The winter 2011/2012 issue of Beloit Poetry Journal has been shipped, with my poem “The Girl in Question” inside! You can read it on their website as well. I’m in the process of writing a bit about this poem for their Poets’ Forum; the post will go live in February. Right now, they’re featuring a lovely piece by Bruce Bond on his poem “Audubon”, and you can read it here.

I’ve also learned that I’ll have two new poems coming out in TriQuarterly Online next summer, a journal I’ve had a crush on for a long time. They publish really interesting work, and I’m really excited to be a part of that.

In other great-online-journal news, check out Devil’s Lake for some terrific new poetry and prose, including work by some of my favorites (Corey van Landingham, Eduardo C. Corral, and this complete killer of a poem by Eric Morris, one of the more exciting pieces I’ve read this year). This is the first issue out where I haven’t been at the helm of the mag, so it’s a bit bittersweet for me, but the new staff are so talented and enthusiastic, and they have some great work lined up for the spring as well. I’ll still be doing reviews and interviews for them, a job I’m also doing at Cream City Review. Some great work coming out in that issue as well; I’ll keep you posted.

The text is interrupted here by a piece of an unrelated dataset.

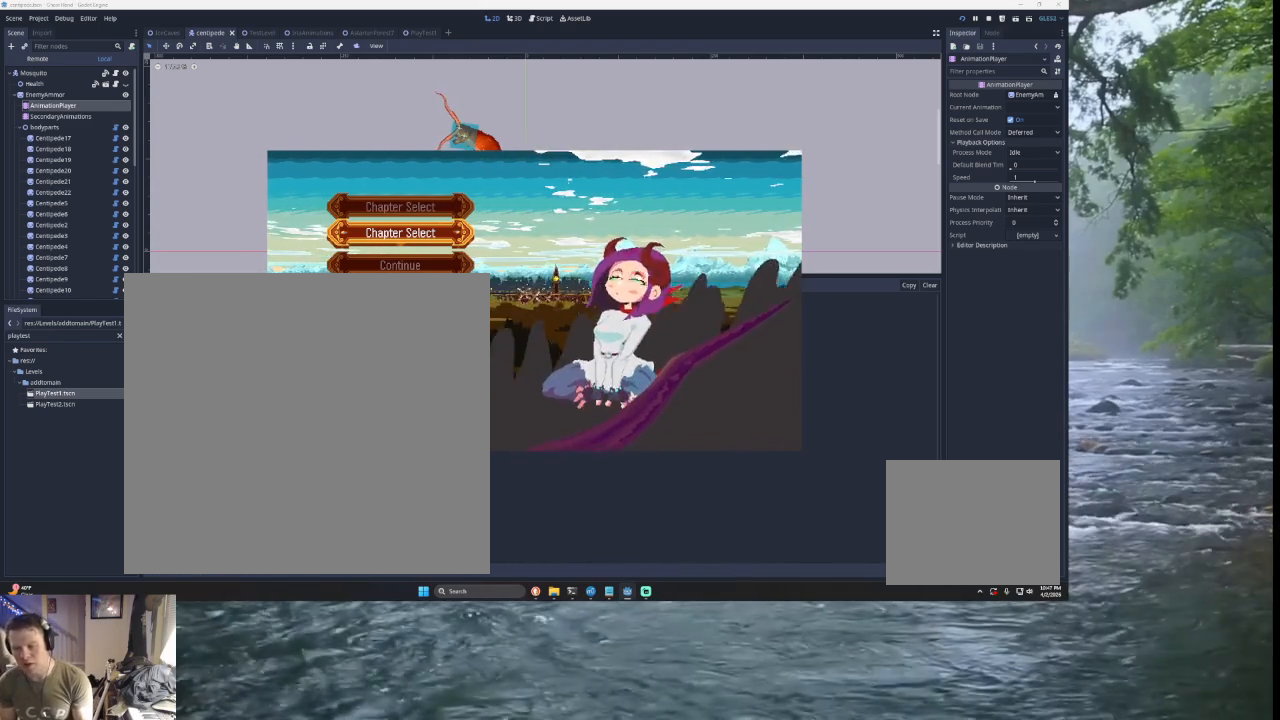
Gameplay with a controller (PlayStation layout); each line is a JSON object with the inputs held at the frame after it. "events" lists button and stick changes between this image and that frame as [ms after this image, input, new state], when the widget could be followed in between.
{"buttons": [], "left_stick": "down", "right_stick": "center", "events": [[433, "left_stick", "down"]]}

Late December, which means I’m at my parents’ house in Illinois, Christmas shopping and baking and superfluous-latte-drinking, killing time because I have a lot of trouble writing around so many people. My lives in Madison and Milwaukee are really full — friends drinking Bullet rye and talking about ridiculous things, impromptu dance parties, shindigs for every possible occasion in our living room. And an office-with-a-view on a friendly floor in Curtin at UWM, with English GTAs buzzing back and forth. But I get a lot of time to perch in my window and dream and sketch and reread all my favorite books. (Even if my recent push to finish finals made it feel like I largely read articles by Peter Elbow, made bottomless pots of English breakfast, and wept.) Here, there’s just more, or more people, or, really, a full, bustling house, something that my church-quiet-in-daytime apartment in Madison lacks. Given time, I could get used to it and find the head-space to write poems, but for now I’ve found the background noise better for accomplishing small, practical tasks, like filling out forms, sending out some mid-year submissions, and, well, writing blog posts.

Speaking of: I’d love some new poet blogs to read. It’s nice to keep a finger of the pulse of what’s being discussed outside my immediate circle. I frequent, like many writers I know, Luke Johnson’s Proof of Blog, and I love C. Dale Young’s Avoiding the Muse for its round-up of news and poet talk, and, of course, I read those blogs run by writers I know and love well (like Jacques Rancourt and Rebecca Hazelton). There are sites like HTMLGIANT and Montevidayo that are interesting and group-run, but I have a soft spot for the personal blog – I like hearing about the daily stuff as well as the professional. Can anyone make any recommendations?